本能のまま、冷徹ドクターは新妻を愛し尽くす
「すみません。せっかく気持ちよく寝ていたのに起こしてしまって」

「俺は昔から眠りが浅いから気にしなくていい。真琴に声をかけられなくてもすぐに目覚めた。それで、なに?」

「え?」

「今、『どうして』と俺に聞いただろ。なんの話だ?」

ソファに座るように言われ、並んで腰を下ろした。

真琴の方に体を向けて真剣に聞く姿勢を見せてくれるが、深刻な悩み相談でないのがかえって話しにくい。

「大した話じゃないんです。どうして急にデートに誘ってくれたのかが気になっただけです」

休みの日がたまたま重なったのならわかるけど、無理して時間を作ってまで誕生日でも記念日でもない日に豪華デートをしてくれた理由がわからない。

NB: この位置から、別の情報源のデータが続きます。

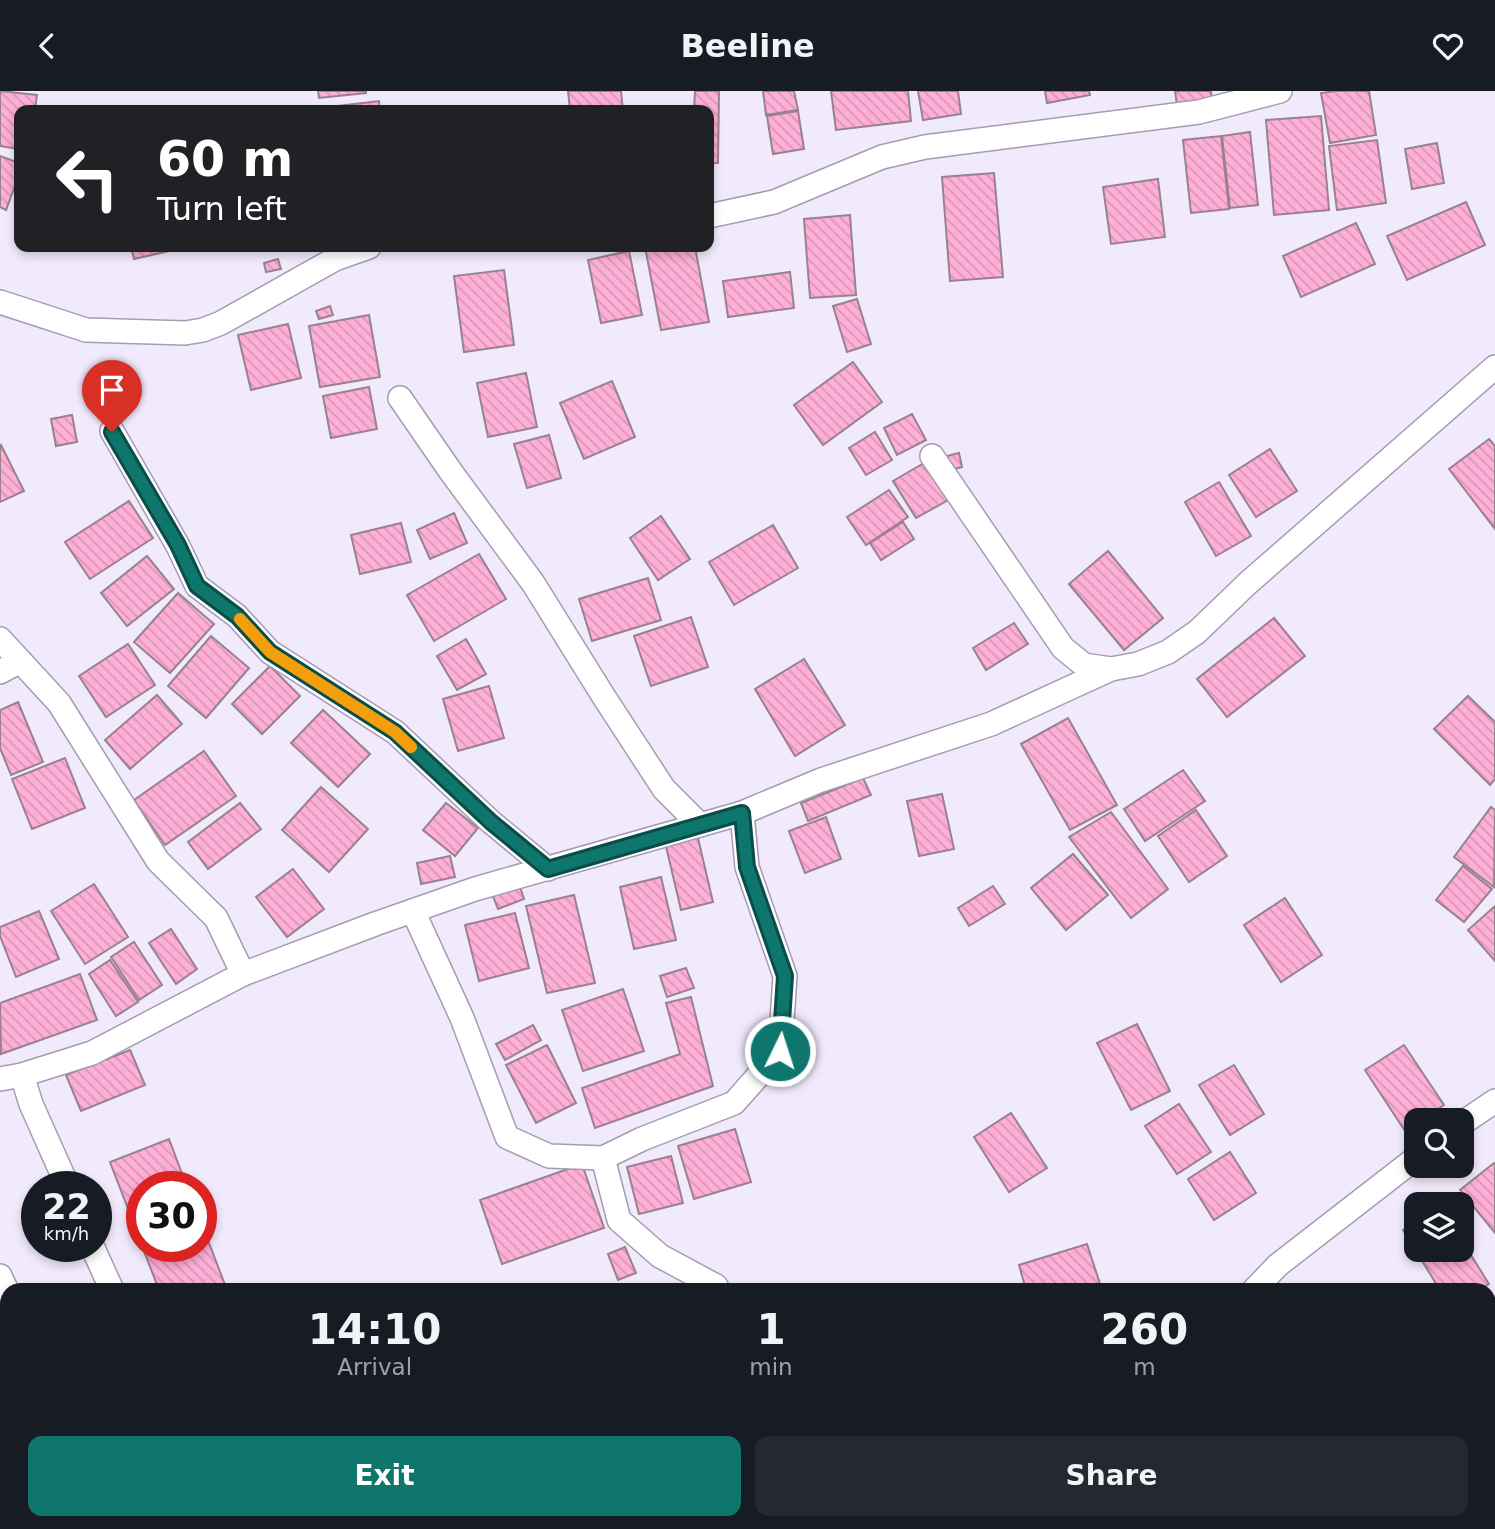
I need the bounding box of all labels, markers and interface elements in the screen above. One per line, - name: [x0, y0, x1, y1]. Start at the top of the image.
- icon: back: [28, 27, 66, 65]
- text: Beeline: [680, 27, 815, 65]
- icon: heart: [1429, 27, 1467, 65]
- text: 60 m: [157, 131, 293, 188]
- icon: left: [42, 133, 133, 224]
- text: Turn left: [157, 190, 287, 228]
- pin: [82, 360, 142, 432]
- icon: arrive: [93, 371, 131, 409]
- position arrow: [743, 1014, 817, 1088]
- map controls: [1404, 1108, 1474, 1262]
- button: search: [1404, 1108, 1474, 1178]
- speed limit sign: 30: [126, 1171, 217, 1262]
- text: 22: [42, 1187, 91, 1227]
- button: layers: [1404, 1192, 1474, 1262]
- text: km/h: [44, 1223, 89, 1244]
- text: 14:10: [308, 1305, 442, 1354]
- text: 1: [756, 1305, 786, 1354]
- text: 260: [1101, 1305, 1188, 1354]
- text: Arrival: [337, 1354, 412, 1380]
- text: min: [749, 1354, 793, 1380]
- text: m: [1133, 1354, 1156, 1380]
- button: Exit: [28, 1436, 741, 1516]
- button: Share: [755, 1436, 1468, 1516]

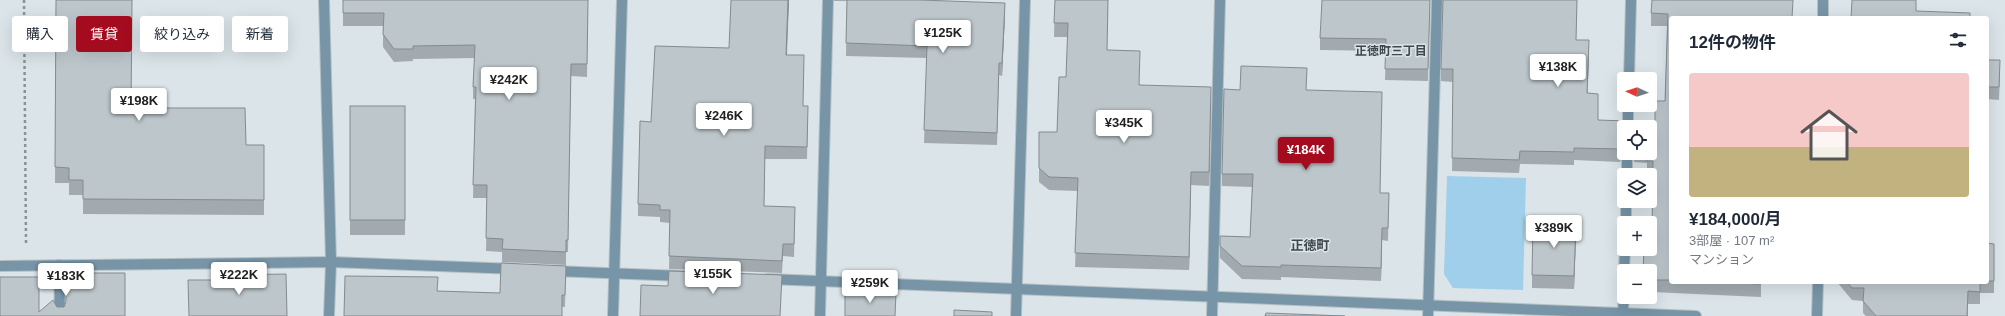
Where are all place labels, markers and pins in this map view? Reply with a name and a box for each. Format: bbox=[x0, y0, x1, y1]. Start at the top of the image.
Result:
pin: ¥125K bbox=[915, 20, 971, 54]
pin: ¥138K bbox=[1530, 54, 1586, 88]
pin: ¥242K bbox=[481, 67, 537, 101]
pin: ¥198K bbox=[111, 88, 167, 122]
pin: ¥246K bbox=[696, 103, 752, 137]
pin: ¥345K bbox=[1096, 110, 1152, 144]
pin: ¥184K bbox=[1278, 137, 1334, 171]
pin: ¥389K bbox=[1526, 215, 1582, 249]
pin: ¥155K bbox=[685, 261, 741, 295]
pin: ¥222K bbox=[211, 262, 267, 296]
pin: ¥183K bbox=[38, 263, 94, 297]
pin: ¥259K bbox=[842, 270, 898, 304]

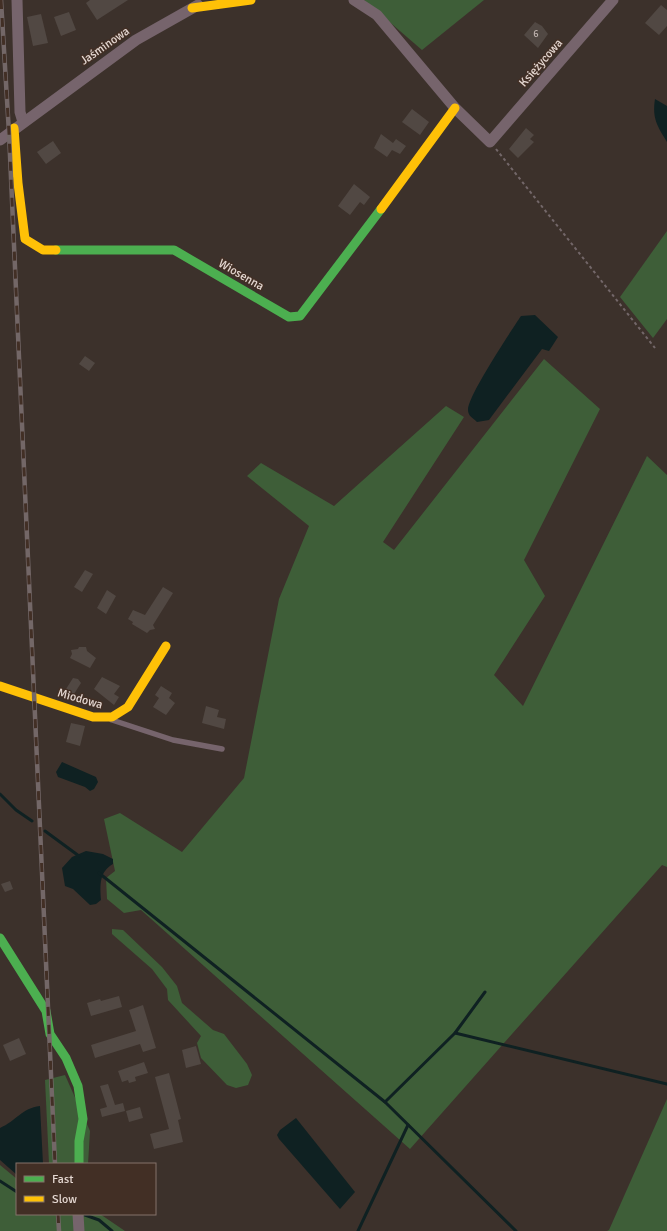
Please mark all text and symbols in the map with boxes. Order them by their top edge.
street label: Jaśminowa [78,24,132,68]
house number: 6 [533,28,539,40]
street label: Księżycowa [516,36,566,90]
street label: Wiosenna [216,256,266,294]
street label: Miodowa [56,685,104,713]
legend [16,1163,156,1215]
text: Fast [52,1172,73,1187]
text: Slow [52,1192,77,1207]

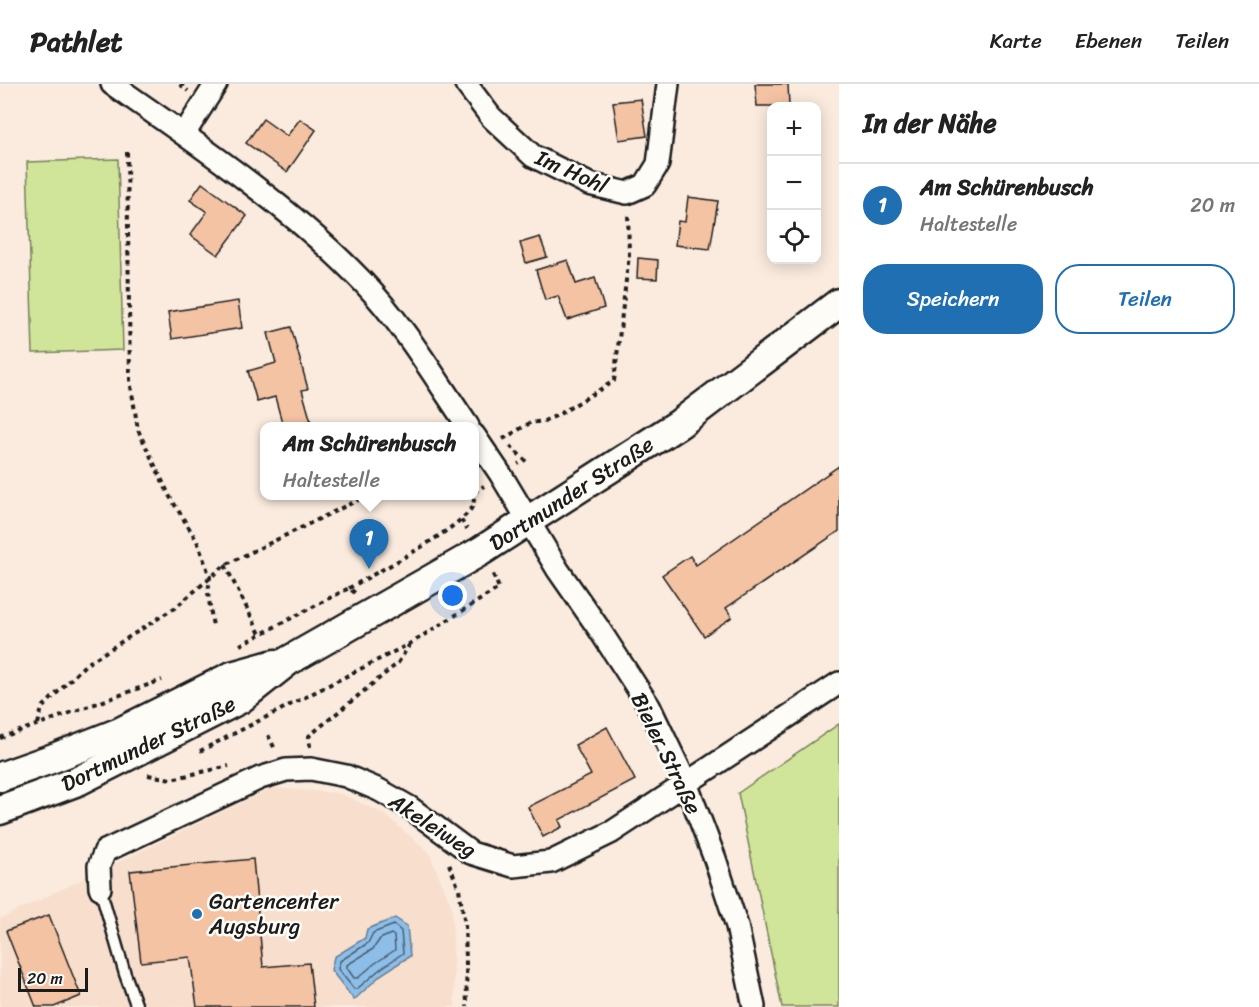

しかし素直に喜ぶだけの方が可愛げがありそうな気がして、聞かなければよかったとすぐに後悔し始めた。

「詮索するみたいですみません」

自嘲気味に笑って付け足したが、修平は真剣な顔を崩さない。

「いや、疑問に思われて当然だ。初めに説明しておくべきだった。実は――」

関根にすれ違いの生活は離婚原因のひとつだと言われた話を教えてくれた。

妻の不満を溜めないために定期的なデートを提案されたことも。